Le soleil est aveugle
de Curzio Malaparte

critiqué par Pendragon, le 23 septembre 2002
(Liernu - 53 ans)


La note:  étoiles
... et nous fermons les yeux !
« Le soleil est aveugle » est un roman court, un ensemble de notes, de phrases, de pensées et de sensations jetées sur le papier. C'est un cri. Un cri de révolte de la part de Curzio Malaparte qui s’indigne que la guerre de 40-45 puisse mettre face à face ses frères alpins sous le prétexte que les uns sont des alpins français et les autres des alpins italiens.
Il nous raconte la guerre, sa guerre, au travers de quelques jours de la vie d’un capitaine dans la tourmente du froid et de la neige, mais aussi au travers de sa tourmente intérieure qui le pousse vers cet étrange fantassin qui porte une cloche autour du cou en souvenir de ses vaches conduites à l'abattoir…
Nous suivons ainsi ce capitaine aller de place en place, croiser tel ou tel soldat, tel ou tel colonel, sans ordre, sans but, sans raison… et tout est folie dans ce récit. le ton est à la fois jovial dans ce parler chantant qu'est l'argot italien et à la fois sombre, pathétique, triste, horrible, froid et glacial, noir de douleur et d'absurdité.
Et toujours les absurdités de la guerre, sa boucherie et ses bombes qui détruisent les vies, creusant des fosses communes pour les deux camps.
Ce conte cynique était, au départ, destiné à se révolter contre le gouvernement en place, il en ressort une oeuvre témoignage d'une souffrance d’hommes comme l'est « A l'ouest rien de nouveau » de Remarque.
Le style de Malaparte est lyrique et envolé, avec une syntaxe parfois étrange, je le rapprocherai de celui de Queneau. qui n’est pas mon style préféré… d'où la cote…
Plaidoyer contre une guerre 6 étoiles

Juin 1940 : la France est écrasée par les armées allemandes. Mussolini pour tirer partie de cette débâcle, déclare la guerre à notre pays à l’agonie.

Données brutes:
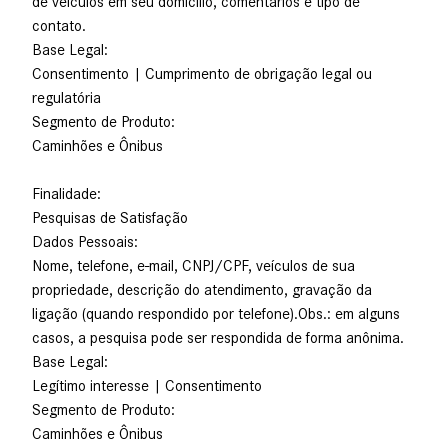
de veículos em seu domicílio, comentários e tipo de
contato.
Base Legal:
Consentimento | Cumprimento de obrigação legal ou
regulatória
Segmento de Produto:
Caminhões e Ônibus
Finalidade:
Pesquisas de Satisfação
Dados Pessoais:
Nome, telefone, e-mail, CNPJ/CPF, veículos de sua
propriedade, descrição do atendimento, gravação da
ligação (quando respondido por telefone).Obs.: em alguns
casos, a pesquisa pode ser respondida de forma anônima.
Base Legal:
Legítimo interesse | Consentimento
Segmento de Produto:
Caminhões e Ônibus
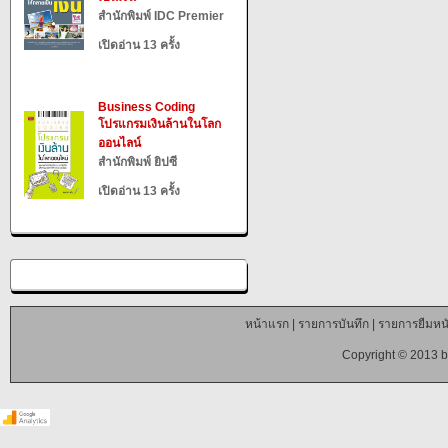
สำนักพิมพ์ IDC Premier
เปิดอ่าน 13 ครั้ง
Business Coding
โปรแกรมเงินล้านในโลก
ออนไลน์
สำนักพิมพ์ ยิปซี
เปิดอ่าน 13 ครั้ง
หน้าแรก
|
รายการบันทึก
|
รายการยืมหนั
Copyright © 2013 b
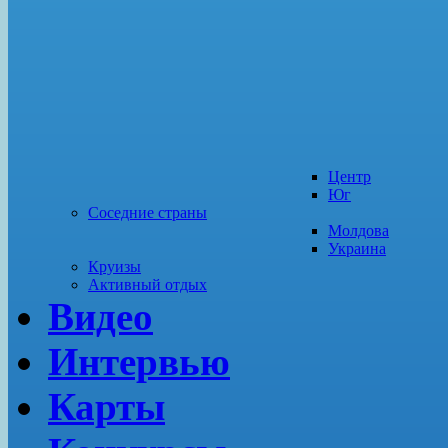
Центр
Юг
Соседние страны
Молдова
Украина
Круизы
Активный отдых
Видео
Интервью
Карты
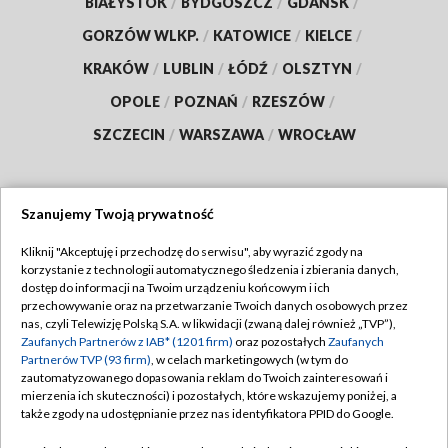
BIAŁYSTOK
/
BYDGOSZCZ
/
GDAŃSK
/
GORZÓW WLKP.
/
KATOWICE
/
KIELCE
/
KRAKÓW
/
LUBLIN
/
ŁÓDŹ
/
OLSZTYN
/
OPOLE
/
POZNAŃ
/
RZESZÓW
/
SZCZECIN
/
WARSZAWA
/
WROCŁAW
Szanujemy Twoją prywatność
Dołącz do nas:
Kliknij "Akceptuję i przechodzę do serwisu", aby wyrazić zgody na
korzystanie z technologii automatycznego śledzenia i zbierania danych,
TVP
dostęp do informacji na Twoim urządzeniu końcowym i ich
Abonament TVP
przechowywanie oraz na przetwarzanie Twoich danych osobowych przez
Regulamin TVP
nas, czyli Telewizję Polską S.A. w likwidacji (zwaną dalej również „TVP”),
Emisja w TVP
Polityka prywatności
Zaufanych Partnerów z IAB* (1201 firm)
oraz pozostałych
Zaufanych
Partnerów TVP (93 firm)
, w celach marketingowych (w tym do
Centrum informacji TVP
Moje zgody
zautomatyzowanego dopasowania reklam do Twoich zainteresowań i
mierzenia ich skuteczności) i pozostałych, które wskazujemy poniżej, a
Naziemna Telewizja Cyfrowa
Pomoc
także zgody na udostępnianie przez nas identyfikatora PPID do Google.
Sklep TVP
Biuro reklamy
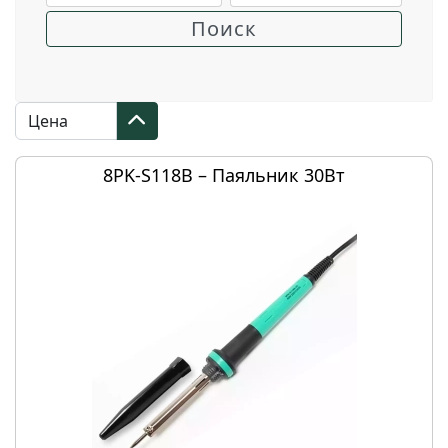
8PK-S118B – Паяльник 30Вт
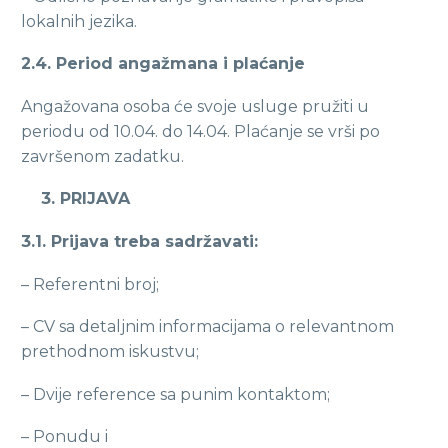
lokalnih jezika.
2.4. Period angažmana i plaćanje
Angažovana osoba će svoje usluge pružiti u
periodu od 10.04. do 14.04. Plaćanje se vrši po
završenom zadatku.
3. PRIJAVA
3.1. Prijava treba sadržavati:
– Referentni broj;
– CV sa detaljnim informacijama o relevantnom
prethodnom iskustvu;
– Dvije reference sa punim kontaktom;
– Ponudu i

Questions:
**A.** Pour chacune des affirmations suivantes, indiquez par oui ou par non si elle concorde avec la critique, puis citez les mots de la critique qui tranchent : (i) la critique a été publiée le 23 septembre 2002 ; (ii) le fantassin porte une cloche en souvenir de ses chèvres ; (iii) la critique présente le style de Queneau comme le style préféré de son auteur.
**B.** À quelle œuvre la critique compare-t-elle le roman en tant que témoignage d'une souffrance d'hommes ?
**C.** Selon la critique, le roman est un ensemble de quoi ? Énumérez tous les éléments cités.
Appuyez-vous uniquement sur la critique pour répondre.

Réponses fournies:
**A.**
(i) Oui : « le 23 septembre 2002 ».
(ii) Non : « en souvenir de ses vaches conduites à l'abattoir ».
(iii) Non : « qui n’est pas mon style préféré ».

**B.** À « A l'ouest rien de nouveau » de Remarque.

**C.** Des notes, des phrases, des pensées et des sensations.